You can enjoy this salad on its own, of course, but its flexibility and tendency to get better as the days go on is its greatest asset. Have some alongside a thick slab of generously buttered bread, rolled into a wrap with cold, crunchy romaine leaves, or topped with a fried egg and a dash of hot sauce. No sad desk lunches here.
Recipe information
Total Time
20 minutes
Yield
4 servings
Ingredients
Preparation
Step 1
Place 1 bunch Tuscan kale, ribs and stems removed, leaves thinly sliced, two 15.5-oz. cans chickpeas, rinsed, 2 cups store-bought broccoli slaw, and ½ cup drained Peppadew peppers in brine, coarsely chopped, in a large bowl; set salad aside.
Step 2
Finely grate 3 garlic cloves into a measuring glass.

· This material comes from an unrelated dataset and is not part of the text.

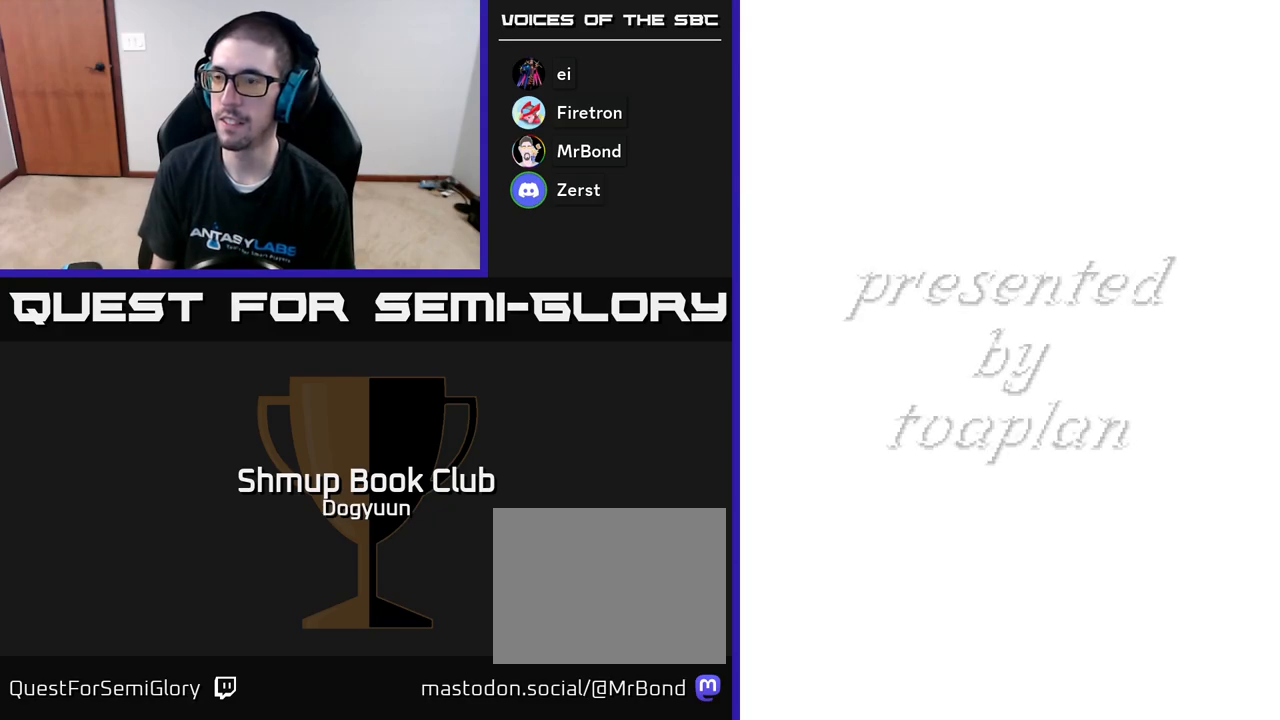
{"buttons": [], "events": [[100, "X", "down"], [117, "A", "up"], [250, "A", "down"], [317, "X", "up"], [450, "A", "up"]]}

Add 1 oz. Parmesan, finely grated (about ½ cup), ½ cup extra-virgin olive oil, ¼ cup fresh citrus juice (lemon, lime, and/or orange), 2 Tbsp. sherry vinegar or red wine vinegar, 2 tsp. Dijon mustard, 2 tsp. honey, 1 tsp. Diamond Crystal or ½ tsp. Morton kosher salt, and ¼ tsp. freshly ground pepper and whisk until emulsified. (Or, place in a small jar, then cover and shake to combine.)
Step 3
Drizzle vinaigrette over reserved salad. Using tongs, toss vigorously to combine. Taste and season with more salt and pepper if needed.
Do Ahead: Salad can be made 3 days ahead. Cover and chill.